Amita (nee Pandey) Sen

Senior educationist and Head of Special Learning in a North London American School. She is the granddaughter of Nepal’s Raj Guru, the late Hem Raj Pandey, whose private library contained the founding document of the Bengali language, now housed in the National Library of Nepal. Amita has lived in Iran, the US, India and the U.K. while her late father served as Nepal’s Ambassador. She is married to the ex-LSE Bengali academic, Dr. Gautam Sen.

Almost every Bengali has apparently become conscious of the failure of their state to live up to its promise as a society and economy. The recollection of its deterioration from the dizzying cultural heights of the nineteenth century and beyond to the second quarter of the twentieth ended with the last truly great Bengali cosmopolitan, the unsurpassable, film maker Satyajit Ray. After that nothing, nothing to make one sit up in awe. It is the story of Bengal its renowned eccentric writer, Nirad C. Chaudhuri, once Secretary to Sarat Bose, likened to the magnificent German composer Schubert’s ‘unfinished symphony’. The economy of Bengal also suffered, I am given to understand, unprecedented decline since the later 1960s too. Although I am not a Bengali myself, I have become familiar with this story as the Nepali wife of a Bengali intellectual of formidable antecedents and prodigious intellectual interests that I would wish to share with you. It is the story of some ordinary Bengal people to whom I am related by marriage that drew my attention because they’re a poignant reminder of the promises unfulfilled by the waning of the once great civilisation that was Bengal.

The first person I vividly recall is my late father-in-law, Keshab Chandra Sen, grandson of the pioneering historian and litterateur of Bengal, Rai Bahadur Dinesh Chandra Sen. From being an Intermediate graduate behind a railway counter he reached BHU, through the good offices of Sarvepali Radhakrishnan, despite missing the deadline for applicants, to eventually become India’s leading metallurgist of the 1950s, working for Sir Biren Mukherjee at Martin Burn, producing the cheapest steel in India by initiating technical breakthroughs that puzzled the industry. He had turned down the actress Suchitra Sen as a young bride of sixteen to marry a refugee form East Pakistan to keep his promise to her. He had reached the highest reaches of the corporate ladder by his late forties. But he fled to England to escape assassination attempts, since he was a leading corporate executive taking hard decisions, authorised by once erstwhile family supplicant of Dinesh Chandra Sen, the chief minister of West Bengal, Jyoti Basu. This was the promise unfulfilled that died alone in Swiss clinic in his mid-80s though quite uncomplaining about his fate.

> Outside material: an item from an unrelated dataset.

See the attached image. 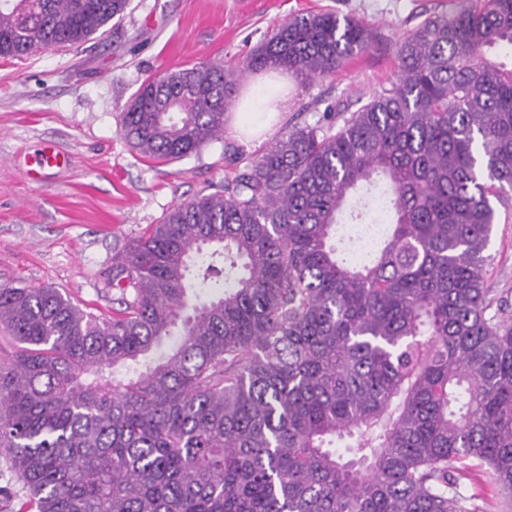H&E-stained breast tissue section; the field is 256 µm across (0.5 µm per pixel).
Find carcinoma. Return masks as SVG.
<instances>
[{"instance_id": "obj_1", "label": "carcinoma", "mask_w": 512, "mask_h": 512, "mask_svg": "<svg viewBox=\"0 0 512 512\" xmlns=\"http://www.w3.org/2000/svg\"><path fill=\"white\" fill-rule=\"evenodd\" d=\"M129 0H0V58L80 46ZM378 40L333 12L279 24L245 71L314 80ZM512 0H463L395 44L389 85L323 101L215 191L112 257L110 315L0 286V463L18 512H480L479 466L512 504V322L485 252L512 191ZM218 61L144 81L119 132L155 163L224 136ZM384 182L385 232L332 244ZM217 295H204L214 275ZM128 368L123 379L114 376Z\"/></svg>"}]
</instances>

The other two individuals I met are a truly remarkable couple, my uncle in-laws, whose fate mirrors the failure of the state of West Bengal to live up to its promise and allow committed and talented Bengalis to fulfil their potential. One of them turned ninety-two in late March 2021 and his story is emblematic of the unfulfilled promises of the land to which they dedicated a lifetime of unquestioning service, with only modest reward. Even now they feel no sense of justice for their fate, such is their dharmic sense of the self and duty. He was a metallurgist at the Martin Burn foundry that has along since succumbed to the vagaries of West Bengal’s turbulent politics and self-destructive leftist pipe dreams. Quite remarkably, he stood within yards of the foundry furnace, supervising its operations for forty years without missing one single day owing to illness. He retired with a modest gratuity that was shockingly tiny after such long years of service but he was grateful of the small nest egg that would allow him to eat and live in a small dark flat. He has never felt hard done by and his skills in mathematics never quite fully put to use still allows him to play bridge with panache. This is the person which a flourishing West Bengal economy would have been able to put to better use for the advance of the state.

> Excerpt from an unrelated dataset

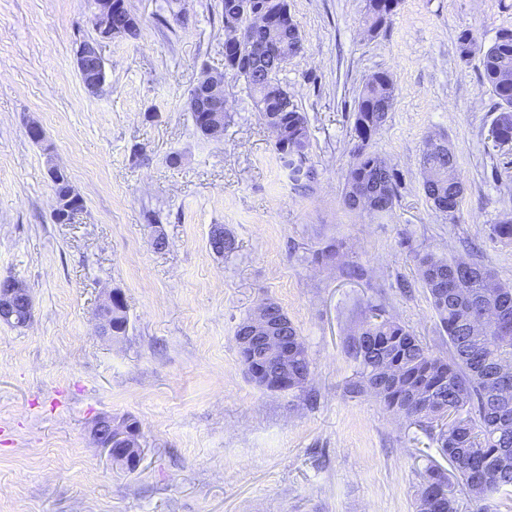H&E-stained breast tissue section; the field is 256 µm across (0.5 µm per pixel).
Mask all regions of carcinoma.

But it is the late wife of the metallurgist, standing daily proximate to the fierce furnace that is awesome to recall. A well-educated woman from a modest background married the metallurgist of humble origins but enjoying a wonderfully rewarding relationship until she died decades into the marriage. She rose to become the headmistress of one of Calcutta’s most highly respected schools, gaining fluency in Japanese which she taught herself. Such were her skills in mathematics and languages that had she originated from a different family with contacts and money or lived in a state that possessed the ability to reward talent, she would have ended up at Oxford or Columbia to write a Ph.D. in Japanese literature, leading to an international career of renown and fulfilment.

This is the generation of squandered talent and selfless devotion to karma that West Bengal could not nurture and reward. It is also a reminder of the selflessness of the generation, born before Indian independence, ready to dedicate themselves to building the country, which is indeed what they attempted to do in the circumstances they found themselves in. It is now essential for the West Bengal, poised to be re-born, to live up to its promise and keep faith with the many in whom dharmic motivation resides. It this microcosm of the individual’s fate in the larger macrocosmic picture of West Bengal that should not be betrayed again.